An Examination of Mrs. Goethe, a German Housekeeper, in 1963's "The Thrill of it All"
Another Entry in my Continuing Series on Germans and German-Americans in Cinema
I'm accustomed to seeing Germans portrayed as mad scientists, cold-hearted businessmen, and of course Nazis. But I was surprised by a different kind of role for a German in 1963's "The Thrill of it All," starring James Garner as Dr. Gerald Boyer and Doris Day as his wife Beverly. The film was directed by Norman Jewison and written by Carl Reiner, with a story by Carl Reiner and Larry Gelbart.
Doris Day plays a housewife married to a successful doctor, James Garner. Doris gets discovered by a soap manufacturer and she becomes the company's spokesperson, doing live commercials for a television show. (The TV show features Carl Reiner in a variety of interesting roles, including a cowboy and a Nazi.) Garner becomes jealous of his wife's success and is upset that she's away from home working so much. In his opinion her work isn't as valuable as his work delivering children as an obstetrician. He spends the last part of the film trying to make Doris jealous by pretending to have an affair. She ultimately gives in to his demands and quits the very lucrative spokesperson job, preferring instead to be the wife of a doctor.
They are a well-to-do couple, with two children and a large house. At the beginning of the film they have a maid, an older American woman, who seems perfectly good at taking care of the kids. But there's a scene, after Day has begun her new job, where Garner accidentally enters the maid's room at night. She reads this as an advance and is so appalled she quits. It's all a stretch and not very funny.
Day hires a new maid, Mrs. Goethe, played by Lucy Landau, and for some reason she is German immigrant who speaks poor English and is befuddled by Day's and Garner's family life. She's portly and bit homely, and she's unable to answer the phone correctly. Garner calls to talk to Day, but when he introduces himself on the phone, the maid answers with "Dr. Boyer nicht home, he hospital." She speaks to everyone with this mix of rudimentary German and pidgin English. Later in the film she's unable to explain to the doctor that his wife is upstairs filming a commercial, and he walks in on the shoot, becoming angry that they are working in their bedroom (and disrupting his attempts at being amorous). A few other times in the film she is the first to discover the chaos affecting the family, but her poor English leaves her unable to explain the situation to anyone correctly. Instead she's left to mutter "ach du lieber" exasperatedly.

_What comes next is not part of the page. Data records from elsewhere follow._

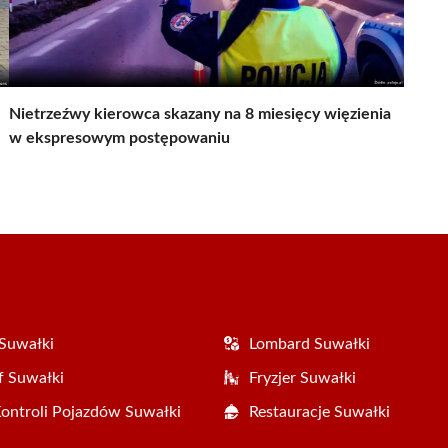
Nietrzeźwy kierowca skazany na 8 miesięcy więzienia
w ekspresowym postępowaniu
Suwałki
Lombard Suwałki
f Suwałki
Fryzjer Suwałki
Kontroli Pojazdów Suwałki
Restauracje Suwałki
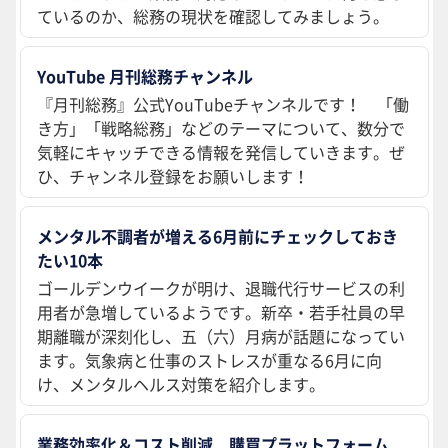
ているのか、総務の現状を確認してみましょう。
YouTube 月刊総務チャンネル
『月刊総務』公式YouTubeチャンネルです！ 「働
き方」「戦略総務」などのテーマについて、数分で
気軽にキャッチできる情報を発信していきます。ぜ
ひ、チャンネル登録をお願いします！
メンタル不調者が増える6月前にチェックしておき
たい10本
ゴールデンウイークが明け、退職代行サービスの利
用者が急増しているようです。新卒・若手社員の早
期離職が深刻化し、五（六）月病が話題になってい
ます。気象病と仕事のストレスが重なる6月に向
け、メンタルヘルス対策を紹介します。
業務効率化＆コスト削減 購買プラットフォーム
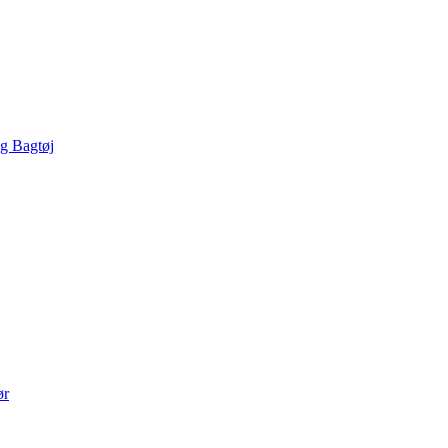
g Bagtøj
ør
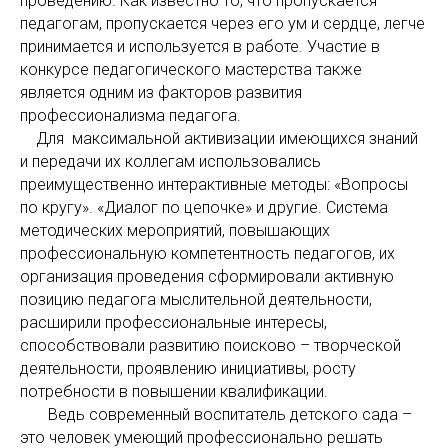
проведению. Как известно то, что пропускается
педагогам, пропускается через его ум и сердце, легче
принимается и используется в работе. Участие в
конкурсе педагогического мастерства также
является одним из факторов развития
профессионализма педагога.
Для максимальной активизации имеющихся знаний
и передачи их коллегам использовались
преимущественно интерактивные методы: «Вопросы
по кругу». «Диалог по цепочке» и другие. Система
методических мероприятий, повышающих
профессиональную компетентность педагогов, их
организация проведения сформировали активную
позицию педагога мыслительной деятельности,
расширили профессиональные интересы,
способствовали развитию поисково – творческой
деятельности, проявлению инициативы, росту
потребности в повышении квалификации.
Ведь современный воспитатель детского сада –
это человек умеющий профессионально решать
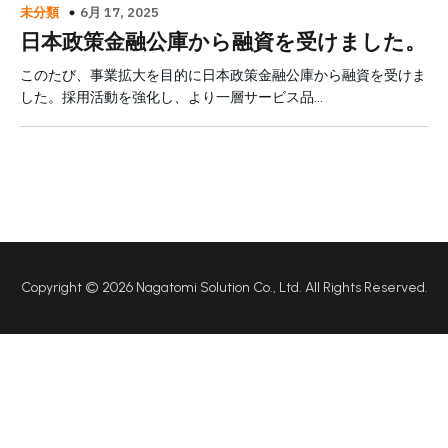
6月 17, 2025
未分類
日本政策金融公庫から融資を受けました。
このたび、事業拡大を目的に日本政策金融公庫から融資を受けま
した。採用活動を強化し、より一層サービス品…
Copyright © 2026 Nagatomi Solution Co., Ltd. All Rights Reserved.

I think this is very similar to the treatment other ethnic groups have received on film and in other media. Japanese gardeners and houseboys in the 1930s, black maids from the 1930s to the 1950s, Chinese laundry men, Hispanic maids, black train porters - they all have been subtly and overtly degraded over time. Germans have had a different experience, presented primarily as hard working immigrants, at first, but then almost uniformly as fascist enemies of America. This portrait of Mrs. Goethe as a befuddled maid stands out as a strange anomaly.
The choice of the maid's name, Mrs. Goethe, is also odd. Goethe is one of Germany's great poets. Why name a woman who can't speak any more than pidgin English and rudimentary German after such a great, well respected poet?
"The Thrill of it All" came just 18 years after the end of World War Two, and I wonder how many Americans saw Mrs. Goethe as some kind of comeuppance for Germans. It's a strange portrayal that provides some insight of what other ethnic groups on film have to deal with, even to this day.